Abruptly, he remembered that day he’d met Sextus’s parents, his bittersweet jealousy at their rapport, their care for each other. That was what he wanted: someone he could belong to in a way that had nothing to do with ownership.
But the timing was all wrong.
In his current life, he’d always be beholden to the emperor first. Anyone else would have to come second. He couldn’t love Lea as she deserved until his circumstances changed.
He forced his fingers to resume braiding.
“That’s nice,” she said as he secured the end of the braid with the leather strip she handed him. At least the endearment pleased her, even if it didn’t quite mean what she thought it did.
A touch of guilt plagued him at the dissimulation; after all, just last night they’d promised not to lie to each other. But it wasn’t really a lie. Sweetheart was an acceptable translation, and it was of little consequence.
Once they were both dressed and presentable, he walked her to one of the back exits to the palace, manned by a single bored guard who barely spared them a glance.

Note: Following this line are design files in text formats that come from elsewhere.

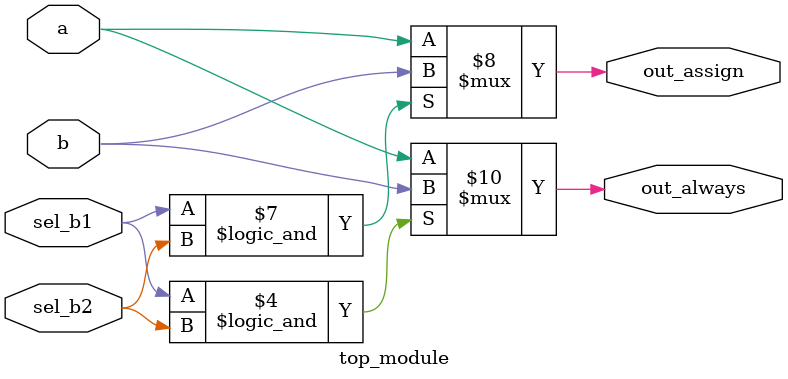
<source format=v>
module top_module(
    input a,
    input b,
    input sel_b1,
    input sel_b2,
    output wire out_assign,
    output reg out_always   ); 

    always@(*) begin
        if (sel_b1 == 1 && sel_b2 == 1) begin
            out_always = b;
        end
        else begin
            out_always = a;
        end
    end
    
    assign out_assign = (sel_b1==1 && sel_b2==1) ? b : a;
    
endmodule

</source>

Kallias walked through the door with her, then pressed a kiss to the back of her hand, unable to let her go just yet.
“If I were to find my way to your ludus one evening, perhaps Thursday…do you think I’d be admitted? ”
She smiled. “I’ll let our guard know to open the gate for any handsome physicians that might wander by.”
“I hope there aren’t too many of us, or that could get rather awkward.”
She laughed, bid him goodbye, and then she was gone, walking confidently away from the palace. He watched her disappear down the street, and only when she was fully gone did he turn and go back inside, feeling lighter than he had in a long time.